- [TASK INSTRUCTIONS] The data below holds the lines to copy: everything from the line containing "teemal ilmub m" to the line containing "liitunud tootjad said k", both ends included, set down exactly.

- [INPUT]

- Opening Delimiter -

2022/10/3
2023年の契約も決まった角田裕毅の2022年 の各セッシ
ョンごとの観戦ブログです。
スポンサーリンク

- Closing Delimiter -
- Opening Delimiter -

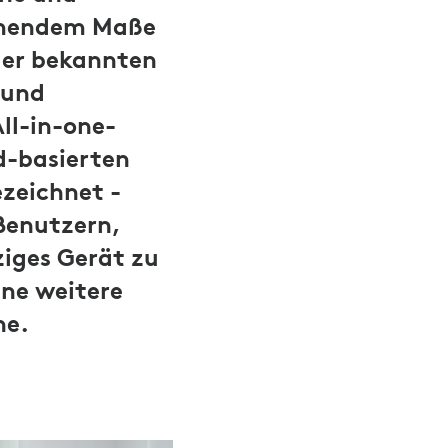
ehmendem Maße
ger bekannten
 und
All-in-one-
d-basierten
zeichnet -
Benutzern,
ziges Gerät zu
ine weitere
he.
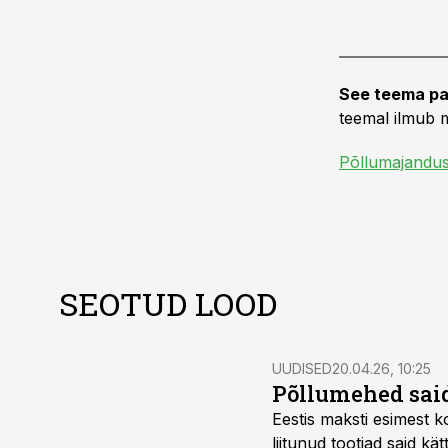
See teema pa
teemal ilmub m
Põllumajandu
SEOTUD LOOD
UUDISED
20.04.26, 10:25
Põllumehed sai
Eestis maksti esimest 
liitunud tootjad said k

- Closing Delimiter -

- [EXERCISE RESULT]
teemal ilmub m
Põllumajandu
SEOTUD LOOD
UUDISED
20.04.26, 10:25
Põllumehed sai
Eestis maksti esimest 
liitunud tootjad said k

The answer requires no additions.